Chloe finally looks up. Those eyes—the ones I remember from dancing under twinkling lights in Barcelona—are guarded now. Calculating.

“How much?” she asks. Direct. No games.

I respect that.

I also hate that I saw the student loan bill on her counter. Three months overdue. The number made my stomach turn. I don’t know the full extent of her situation, but I know desperation when I see it. I’ve been wearing it like a second skin for weeks.

“Twenty thousand.” The number comes out steady. Not so high it seems like I’m trying to buy her. Not so low it’s insulting. “Ten up front. Ten after the last event.”

Her eyes widen slightly. She wasn’t expecting that much.

Good.

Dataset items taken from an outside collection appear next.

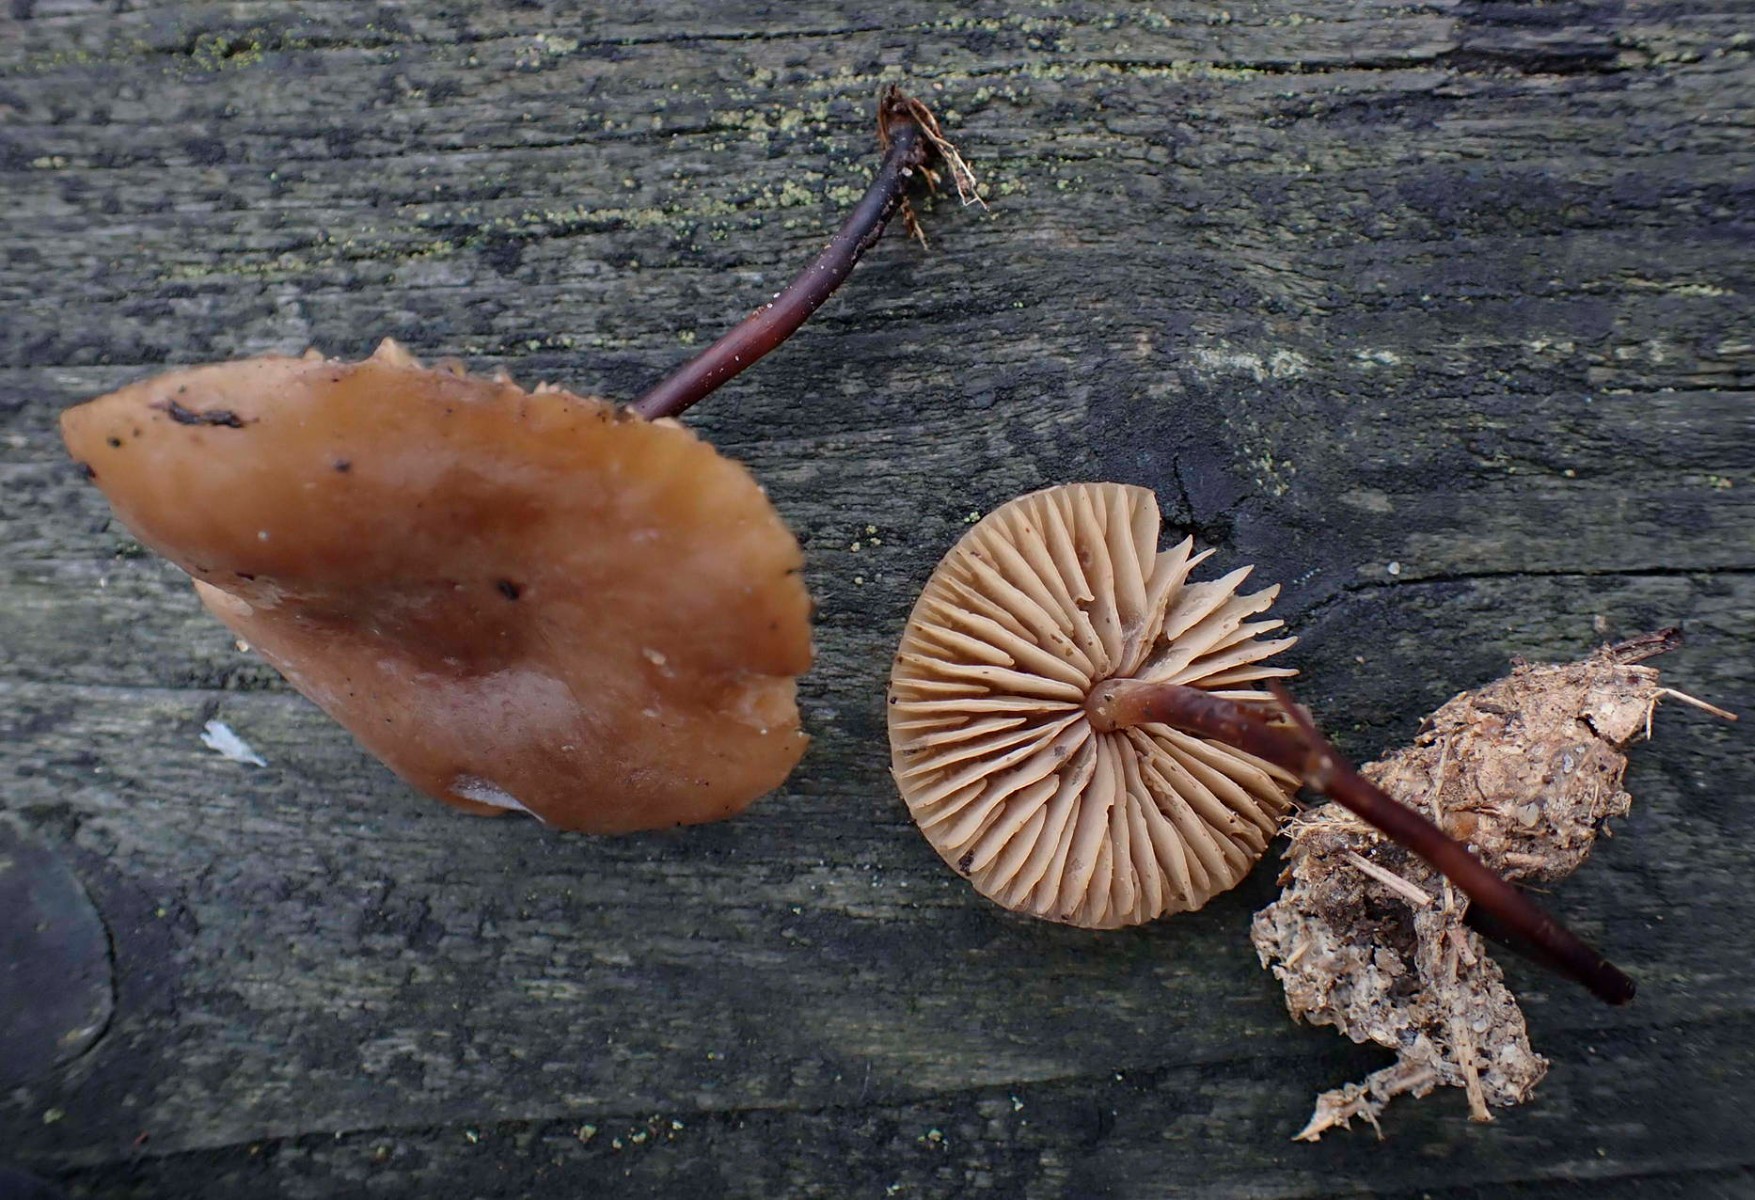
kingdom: Fungi
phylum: Basidiomycota
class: Agaricomycetes
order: Agaricales
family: Marasmiaceae
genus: Marasmius
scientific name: Marasmius cohaerens
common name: hornstokket bruskhat
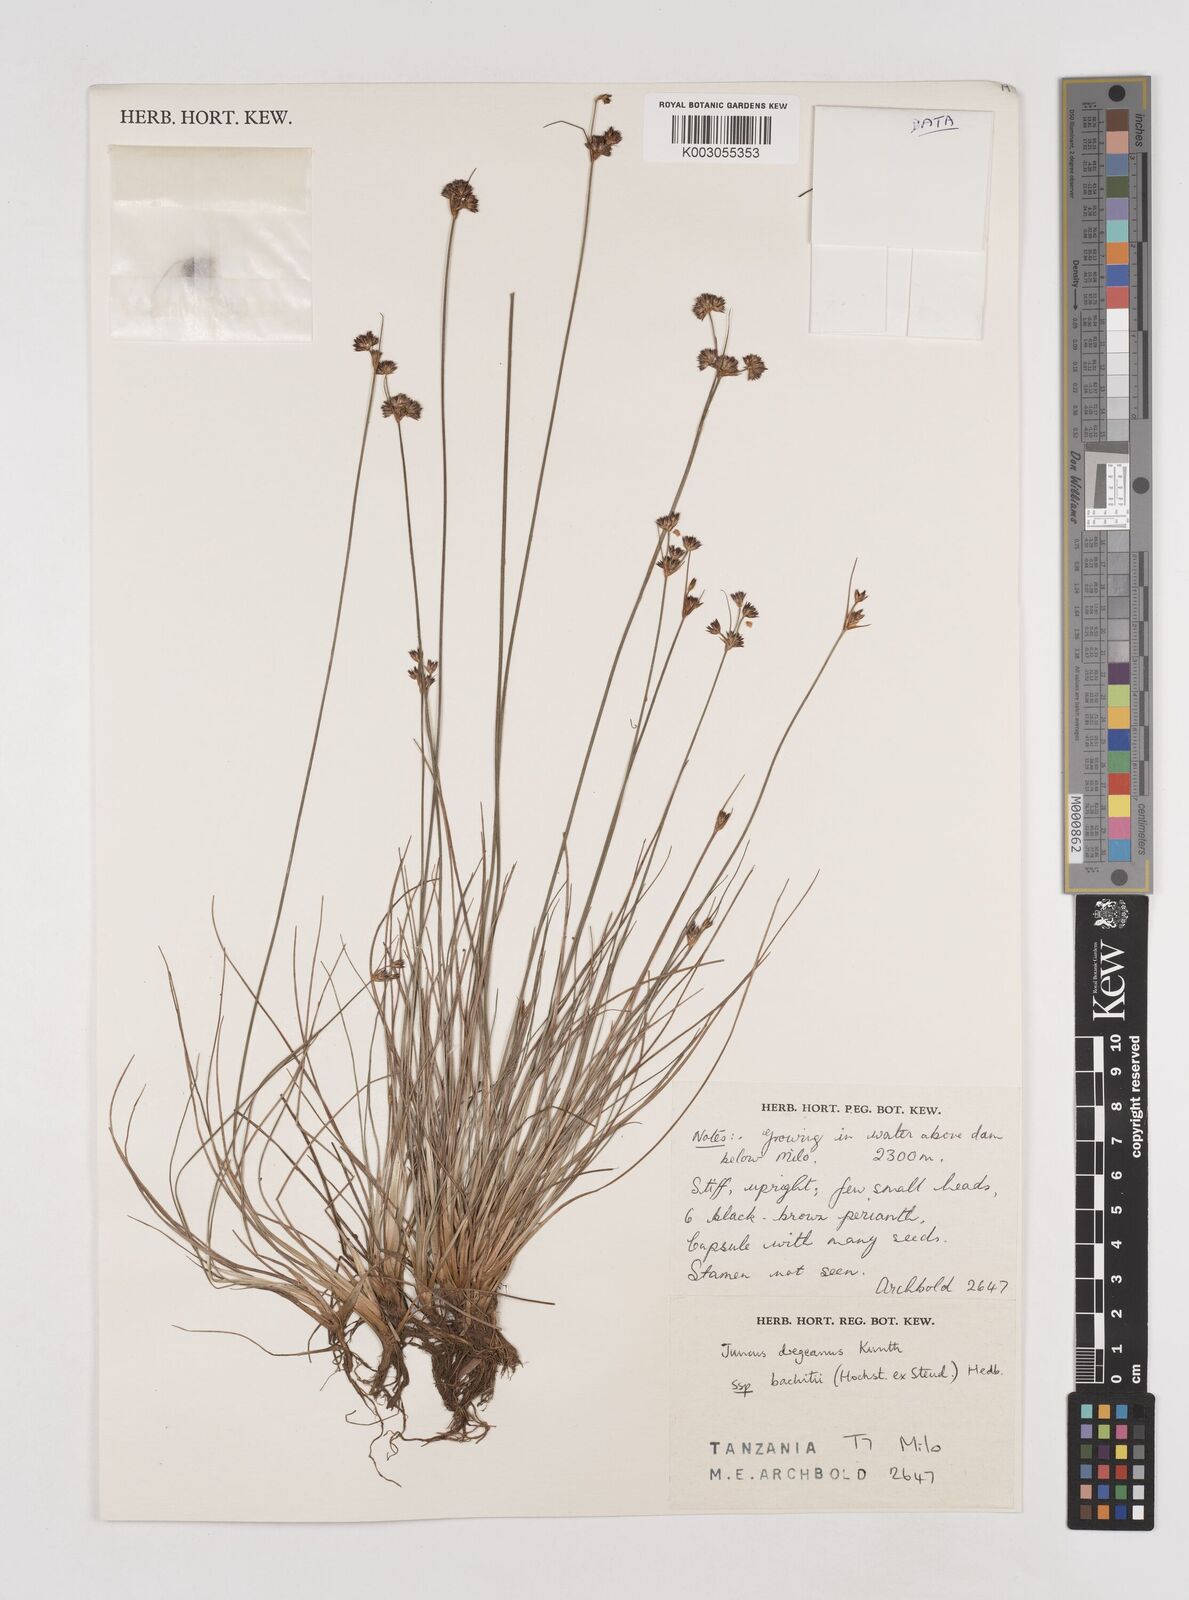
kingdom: Plantae
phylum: Tracheophyta
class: Liliopsida
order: Poales
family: Juncaceae
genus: Juncus
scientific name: Juncus dregeanus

Neither was I until the words came out of my mouth.

From the bedroom, her roommate’s voice cuts through. “What are these events? What’s he asking you to do, Chloe?”

Chloe glances toward the hallway. “Jessa—”

“No, it’s fine.” I lean back, trying to look relaxed even though my shoulders are tight enough to snap. “She should know. You both should.” I look at Chloe. “All five events. Starting this Saturday.”

“All of it.” Chloe sets down her coffee. “You sure?”

I nod. “I’m sure.”

“What events specifically?” Jessa again, from the other room.

Chloe looks at me, waiting.

“I don’t know,” I admit. “I’m not the wedding expert here. You tell me.”

Chloe hesitates, then lists them on her fingers. “Meet-and-greet party. Saturday night. We’re hosting it in a party room at a bowling place.”

I raise an eyebrow. “Okay. Saturday. What else?”

“Couples bridal shower in two weeks. Then three days for the destination wedding, Valentine’s Day weekend. Rehearsal dinner, the wedding ceremony, and the reception.”

I wince. That’s right. The wedding is on Valentine’s Day.

Because God has a sense of humor.

“All right. So I show up, play the part of a devoted boyfriend, make you look good for your family, the whole song and dance.”

“That’s the idea.”

“What’s in this for you?” Jessa’s voice is louder now. Closer. “Besides fixing your image and keeping your precious contract? Why Chloe specifically?”